● What is being asked:
Take the lines from the start of the records through the line containing "nginx-reuseport/1.21.1", swap "ユーザーレビュー" for "口コミ", and leave everything else the same. Don't include the pictures in your answer.

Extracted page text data
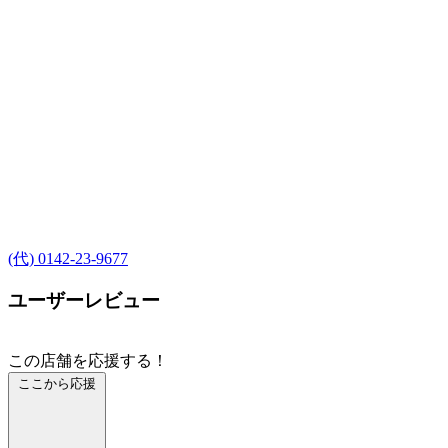
(代) 0142-23-9677
ユーザーレビュー
この店舗を応援する！
ここから応援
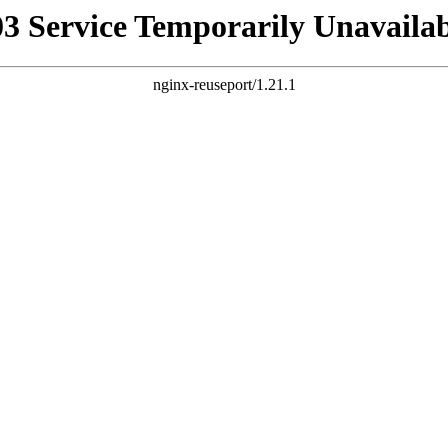
03 Service Temporarily Unavailab
nginx-reuseport/1.21.1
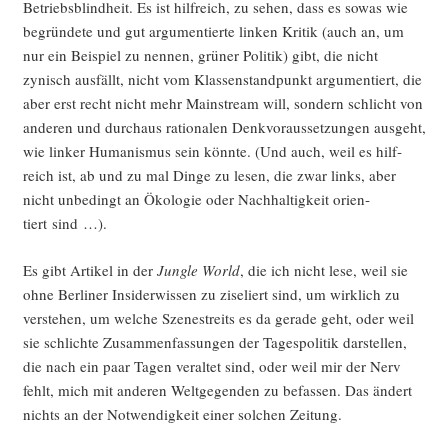
Betriebs­blind­heit. Es ist hilf­reich, zu sehen, dass es sowas wie
begrün­de­te und gut argu­men­tier­te lin­ken Kri­tik (auch an, um
nur ein Bei­spiel zu nen­nen, grü­ner Poli­tik) gibt, die nicht
zynisch aus­fällt, nicht vom Klas­sen­stand­punkt argu­men­tiert, die
aber erst recht nicht mehr Main­stream will, son­dern schlicht von
ande­ren und durch­aus ratio­na­len Denk­vor­aus­set­zun­gen aus­geht,
wie lin­ker Huma­nis­mus sein könn­te. (Und auch, weil es hilf­
reich ist, ab und zu mal Din­ge zu lesen, die zwar links, aber
nicht unbe­dingt an Öko­lo­gie oder Nach­hal­tig­keit ori­en­
tiert sind …).
Es gibt Arti­kel in der
Jungle World
, die ich nicht lese, weil sie
ohne Ber­li­ner Insi­der­wis­sen zu zise­liert sind, um wirk­lich zu
ver­ste­hen, um wel­che Sze­nestreits es da gera­de geht, oder weil
sie schlich­te Zusam­men­fas­sun­gen der Tages­po­li­tik dar­stel­len,
die nach ein paar Tagen ver­al­tet sind, oder weil mir der Nerv
fehlt, mich mit ande­ren Welt­ge­gen­den zu befas­sen. Das ändert
nichts an der Not­wen­dig­keit einer sol­chen Zeitung.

● Solution for this problem:
(代) 0142-23-9677
口コミ
この店舗を応援する！
ここから応援
03 Service Temporarily Unavailab
nginx-reuseport/1.21.1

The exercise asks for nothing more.